Haha, I was waiting for Emyrs to post, just in case it was about capcha. I don't know any resources for that, yxceed, I'm sorry.

#

Yeah, ditto to pret much all of Emyrs stuff, re: life course. I'd recommend avoiding (or REALLY looking into) DS-specific majors in lieu of taking a standard major like Mathematics or CS or one of the other STEMs. A lot of them feel a bit gimmick-y to me, and I feel that you're in a better, more general position with one of the other majors.
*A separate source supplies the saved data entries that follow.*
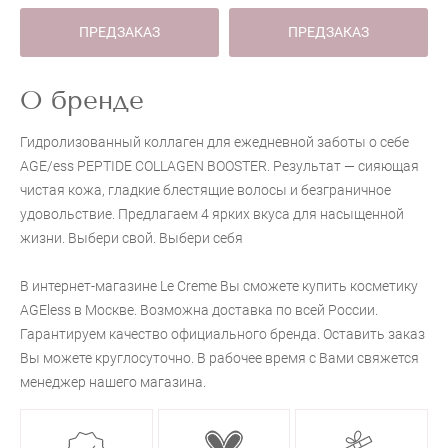
ПРЕДЗАКАЗ
ПРЕДЗАКАЗ
О бренде
Гидролизованный коллаген для ежедневной заботы о себе
AGE/ess PEPTIDE COLLAGEN BOOSTER. Результат — сияющая
чистая кожа, гладкие блестящие волосы и безграничное
удовольствие. Предлагаем 4 ярких вкуса для насыщенной
жизни. Выбери свой. Выбери себя
В интернет-магазине Le Creme Вы сможете купить косметику
AGEless в Москве. Возможна доставка по всей России.
Гарантируем качество официального бренда. Оставить заказ
Вы можете круглосуточно. В рабочее время с Вами свяжется
менеджер нашего магазина.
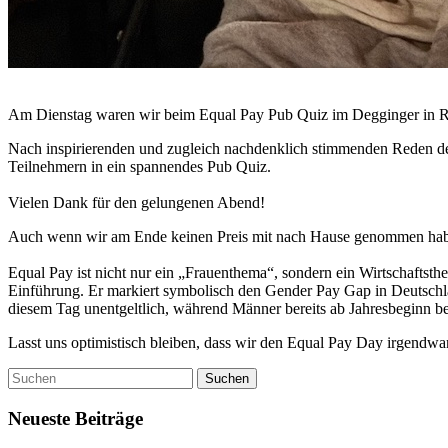
Am Dienstag waren wir beim Equal Pay Pub Quiz im Degginger in R
Nach inspirierenden und zugleich nachdenklich stimmenden Reden der
Teilnehmern in ein spannendes Pub Quiz.
Vielen Dank für den gelungenen Abend!
Auch wenn wir am Ende keinen Preis mit nach Hause genommen hab
Equal Pay ist nicht nur ein „Frauenthema“, sondern ein Wirtschaftsthe
Einführung. Er markiert symbolisch den Gender Pay Gap in Deutschlan
diesem Tag unentgeltlich, während Männer bereits ab Jahresbeginn b
Lasst uns optimistisch bleiben, dass wir den Equal Pay Day irgendwan
Neueste Beiträge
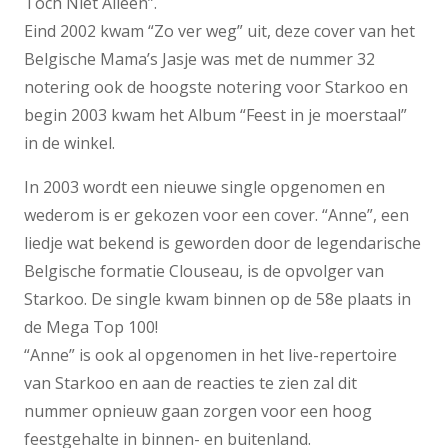
Toch Niet Alleen”.
Eind 2002 kwam “Zo ver weg” uit, deze cover van het
Belgische Mama’s Jasje was met de nummer 32
notering ook de hoogste notering voor Starkoo en
begin 2003 kwam het Album “Feest in je moerstaal”
in de winkel.
In 2003 wordt een nieuwe single opgenomen en
wederom is er gekozen voor een cover. “Anne”, een
liedje wat bekend is geworden door de legendarische
Belgische formatie Clouseau, is de opvolger van
Starkoo. De single kwam binnen op de 58e plaats in
de Mega Top 100!
“Anne” is ook al opgenomen in het live-repertoire
van Starkoo en aan de reacties te zien zal dit
nummer opnieuw gaan zorgen voor een hoog
feestgehalte in binnen- en buitenland.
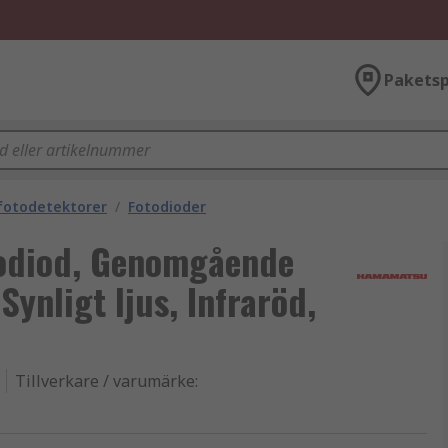
Paketsp
fotodetektorer
/
Fotodioder
odiod, Genomgående
Synligt ljus, Infraröd,
Tillverkare / varumärke
:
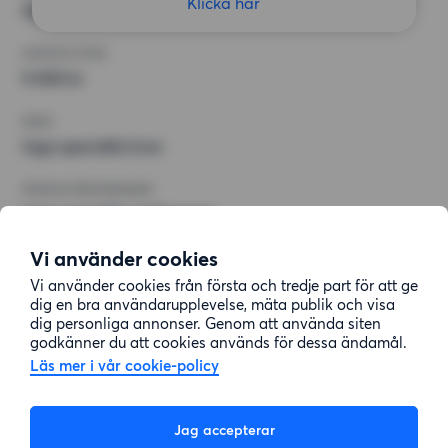
Klicka här
Inget val
HÖGSTA HYRA
9 000 kr
KRAV
Inga speciella krav
ÖVRIGA PREFERENSER
Inga speciella preferenser
Vi använder cookies
Vi använder cookies från första och tredje part för att ge
dig en bra användarupplevelse, mäta publik och visa
dig personliga annonser. Genom att använda siten
godkänner du att cookies används för dessa ändamål.
Läs mer i vår cookie-policy
Jag accepterar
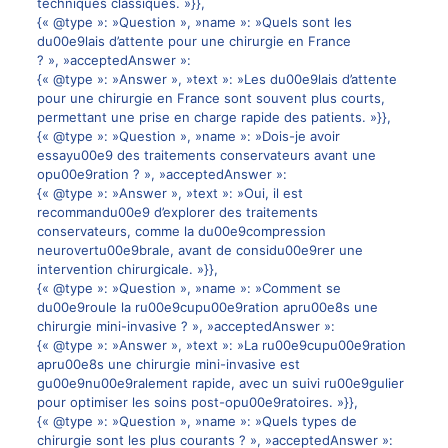
techniques classiques. »}},
{« @type »: »Question », »name »: »Quels sont les
du00e9lais d’attente pour une chirurgie en France
? », »acceptedAnswer »:
{« @type »: »Answer », »text »: »Les du00e9lais d’attente
pour une chirurgie en France sont souvent plus courts,
permettant une prise en charge rapide des patients. »}},
{« @type »: »Question », »name »: »Dois-je avoir
essayu00e9 des traitements conservateurs avant une
opu00e9ration ? », »acceptedAnswer »:
{« @type »: »Answer », »text »: »Oui, il est
recommandu00e9 d’explorer des traitements
conservateurs, comme la du00e9compression
neurovertu00e9brale, avant de considu00e9rer une
intervention chirurgicale. »}},
{« @type »: »Question », »name »: »Comment se
du00e9roule la ru00e9cupu00e9ration apru00e8s une
chirurgie mini-invasive ? », »acceptedAnswer »:
{« @type »: »Answer », »text »: »La ru00e9cupu00e9ration
apru00e8s une chirurgie mini-invasive est
gu00e9nu00e9ralement rapide, avec un suivi ru00e9gulier
pour optimiser les soins post-opu00e9ratoires. »}},
{« @type »: »Question », »name »: »Quels types de
chirurgie sont les plus courants ? », »acceptedAnswer »:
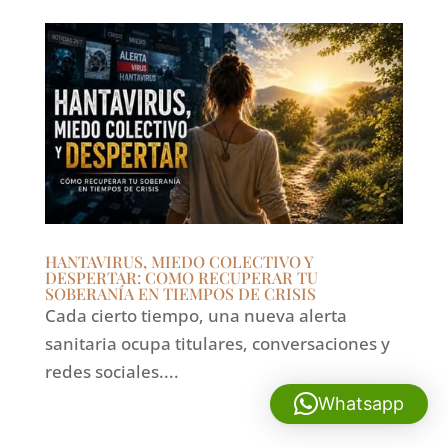
HANTAVIRUS, MIEDO COLECTIVO Y
DESPERTAR: COMO RECUPERAR TU
SOBERANÍA EN TIEMPOS DE CRISIS
Cada cierto tiempo, una nueva alerta
sanitaria ocupa titulares, conversaciones y
redes sociales....
Whatsapp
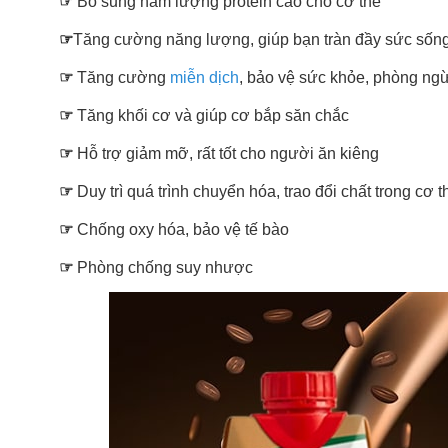
☞
Bổ sung hàm lượng protein cao cho cơ thể
☞
Tăng cường năng lượng, giúp bạn tràn đầy sức sống
☞
Tăng cường
miễn dịch
, bảo vệ sức khỏe, phòng ngừ
☞
Tăng khối cơ và giúp cơ bắp săn chắc
☞
Hỗ trợ giảm mỡ, rất tốt cho người ăn kiêng
☞
Duy trì quá trình chuyển hóa, trao đổi chất trong cơ 
☞
Chống oxy hóa, bảo vệ tế bào
☞
Phòng chống suy nhược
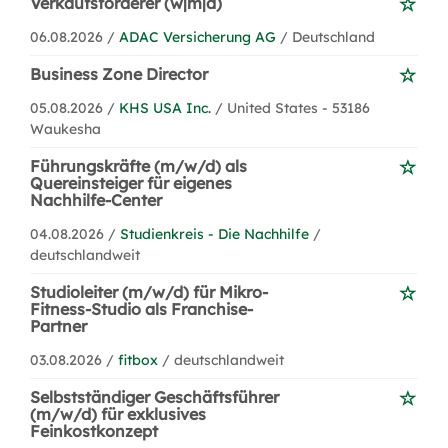
Verkaufsförderer (w|m|d)
06.08.2026 /
ADAC Versicherung AG
/ Deutschland
Business Zone Director
05.08.2026 /
KHS USA Inc.
/ United States - 53186
Waukesha
Führungskräfte (m/w/d) als
Quereinsteiger für eigenes
Nachhilfe-Center
04.08.2026 /
Studienkreis - Die Nachhilfe
/
deutschlandweit
Studioleiter (m/w/d) für Mikro-
Fitness-Studio als Franchise-
Partner
03.08.2026 /
fitbox
/ deutschlandweit
Selbstständiger Geschäftsführer
(m/w/d) für exklusives
Feinkostkonzept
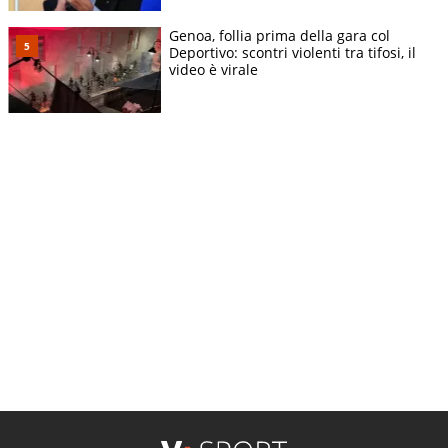
Genoa, follia prima della gara col
Deportivo: scontri violenti tra tifosi, il
video è virale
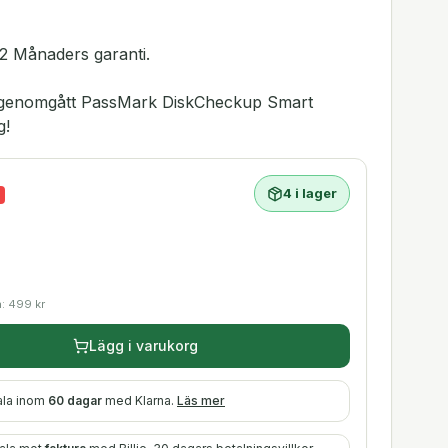
2 Månaders garanti.
ar genomgått PassMark DiskCheckup Smart
g!
4 i lager
a:
499
kr
Lägg i varukorg
ala inom
60 dagar
med Klarna.
Läs mer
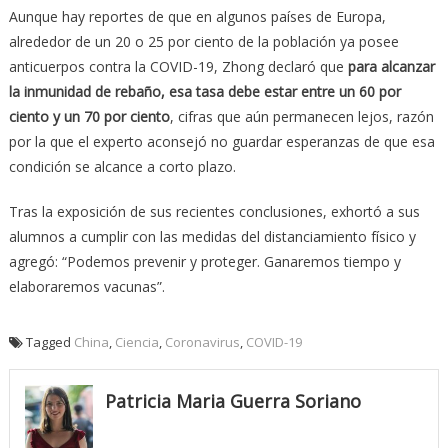
Aunque hay reportes de que en algunos países de Europa,
alrededor de un 20 o 25 por ciento de la población ya posee
anticuerpos contra la COVID-19, Zhong declaró que
para alcanzar
la inmunidad de rebaño, esa tasa debe estar entre un 60 por
ciento y un 70 por ciento
, cifras que aún permanecen lejos, razón
por la que el experto aconsejó no guardar esperanzas de que esa
condición se alcance a corto plazo.
Tras la exposición de sus recientes conclusiones, exhortó a sus
alumnos a cumplir con las medidas del distanciamiento físico y
agregó: “Podemos prevenir y proteger. Ganaremos tiempo y
elaboraremos vacunas”.
Tagged
China
,
Ciencia
,
Coronavirus
,
COVID-19
Patricia Maria Guerra Soriano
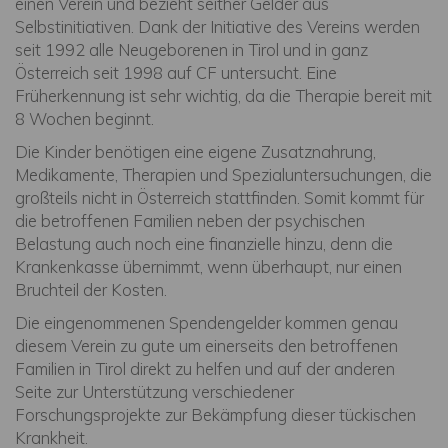
einen Verein und bezieht seither Gelder aus
Selbstinitiativen. Dank der Initiative des Vereins werden
seit 1992 alle Neugeborenen in Tirol und in ganz
Österreich seit 1998 auf CF untersucht. Eine
Früherkennung ist sehr wichtig, da die Therapie bereit mit
8 Wochen beginnt.
Die Kinder benötigen eine eigene Zusatznahrung,
Medikamente, Therapien und Spezialuntersuchungen, die
großteils nicht in Österreich stattfinden. Somit kommt für
die betroffenen Familien neben der psychischen
Belastung auch noch eine finanzielle hinzu, denn die
Krankenkasse übernimmt, wenn überhaupt, nur einen
Bruchteil der Kosten.
Die eingenommenen Spendengelder kommen genau
diesem Verein zu gute um einerseits den betroffenen
Familien in Tirol direkt zu helfen und auf der anderen
Seite zur Unterstützung verschiedener
Forschungsprojekte zur Bekämpfung dieser tückischen
Krankheit.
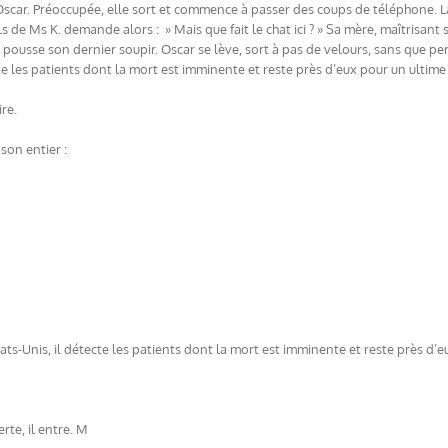
scar. Préoccupée, elle sort et commence à passer des coups de téléphone. La f
 de Ms K. demande alors : » Mais que fait le chat ici ? » Sa mère, maîtrisant s
. pousse son dernier soupir. Oscar se lève, sort à pas de velours, sans que p
te les patients dont la mort est imminente et reste près d’eux pour un ultime
re.
son entier :
ts-Unis, il détecte les patients dont la mort est imminente et reste près d’e
rte, il entre. M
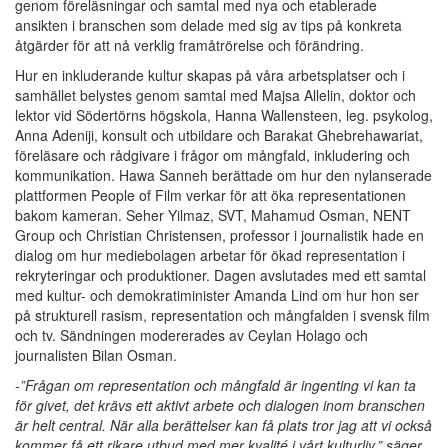
genom föreläsningar och samtal med nya och etablerade
ansikten i branschen som delade med sig av tips på konkreta
åtgärder för att nå verklig framåtrörelse och förändring.
Hur en inkluderande kultur skapas på våra arbetsplatser och i
samhället belystes genom samtal med Majsa Allelin, doktor och
lektor vid Södertörns högskola, Hanna Wallensteen, leg. psykolog,
Anna Adeniji, konsult och utbildare och Barakat Ghebrehawariat,
föreläsare och rådgivare i frågor om mångfald, inkludering och
kommunikation. Hawa Sanneh berättade om hur den nylanserade
plattformen People of Film verkar för att öka representationen
bakom kameran. Seher Yilmaz, SVT, Mahamud Osman, NENT
Group och Christian Christensen, professor i journalistik hade en
dialog om hur mediebolagen arbetar för ökad representation i
rekryteringar och produktioner. Dagen avslutades med ett samtal
med kultur- och demokratiminister Amanda Lind om hur hon ser
på strukturell rasism, representation och mångfalden i svensk film
och tv. Sändningen modererades av Ceylan Holago och
journalisten Bilan Osman.
-”Frågan om representation och mångfald är ingenting vi kan ta
för givet, det krävs ett aktivt arbete och dialogen inom branschen
är helt central. När alla berättelser kan få plats tror jag att vi också
kommer få ett rikare utbud med mer kvalité i vårt kulturliv.” säger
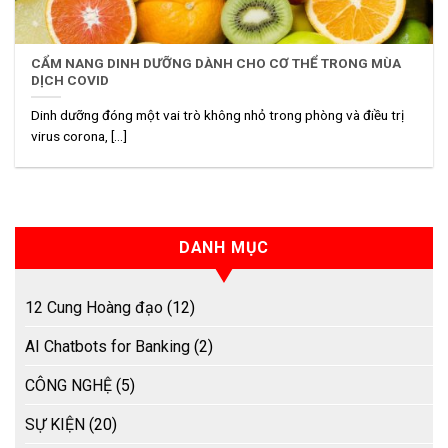
CẨM NANG DINH DƯỠNG DÀNH CHO CƠ THỂ TRONG MÙA
DỊCH COVID
Dinh dưỡng đóng một vai trò không nhỏ trong phòng và điều trị
virus corona, [...]
DANH MỤC
12 Cung Hoàng đạo
(12)
AI Chatbots for Banking
(2)
CÔNG NGHỆ
(5)
SỰ KIỆN
(20)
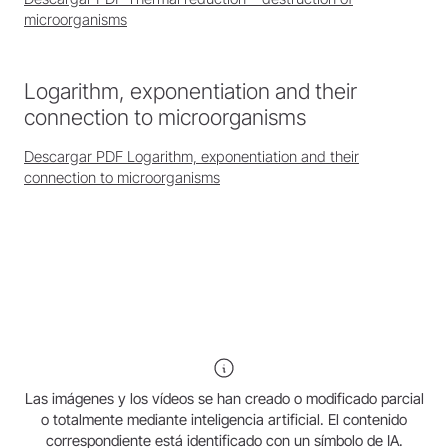
microorganisms
Logarithm, exponentiation and their
connection to microorganisms
Descargar PDF Logarithm, exponentiation and their
connection to microorganisms
Las imágenes y los vídeos se han creado o modificado parcial
o totalmente mediante inteligencia artificial. El contenido
correspondiente está identificado con un símbolo de IA.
Having said that, check it all out and see what'chu like. :']

odd meteor
stone marlin
#

I dig most of the Andrew Ng courses but I also feel like they're more for people who like the math parts. Some of my pals are not huge fans but the mathy ones seem more into it. Who knows.

#

Def doesn't feel like a "hey let's get our hands dirty in code right away" lecture style.

arctic wedgeBOT
#

:incoming_envelope: :ok_hand: applied mute to @brittle lava until <t:1642465338:f> (9 minutes and 59 seconds) (reason: duplicates rule: sent 4 duplicated messages in 10s).

serene scaffold
#

nice

lapis sequoia
#

I have Anaconda notebooks. I install Python virtual environment, but when I import numpy it's imported normally, even I didn't install it in virtualenv
Also, I don't know if this is right, but I made requirements.txt file and I proposed on my GitHub to clone repo, make Python virtual environment and then
pip install -r requirements.txt

  • is that right approach?
lapis sequoia
simple geyser
simple geyser
#

i guess im trying to change the bins to make the data more

#

understandable

#

i was told to "please set bins as np.arange(0.5e6, 5e6, 0.1e6)" but am not sure how to do so

mint vine
#

I'm so exited at having found GPT-Neo just now.
Could anyone point me in the direction of a tutorial to get started creating amazing conversational bots?

eager verge
#

hi

#

anyone there to solve my codesignal probelm ?

lapis sequoia
eager verge
#

hi i have done one but test is okay for only one input

#

@lapis sequoia Can have a dischord call ?

#

so that I can share my screen ?

lapis sequoia
#

just share it here so others can look at it

eager verge
#

it is big problem

#

that is why I am saying

lapis sequoia
#

use the hyve mind then 😄

eager verge
#

we can have a quick call of 2 minutes

#

I did but I have struck here

lapis sequoia
#

I'm no genius who can solve it in 2 minutes so better to just lay it out so others can take a look

arctic wedgeBOT
#

Hey @eager verge!

You either uploaded a .txt file or entered a message that was too long. Please use our paste bin instead.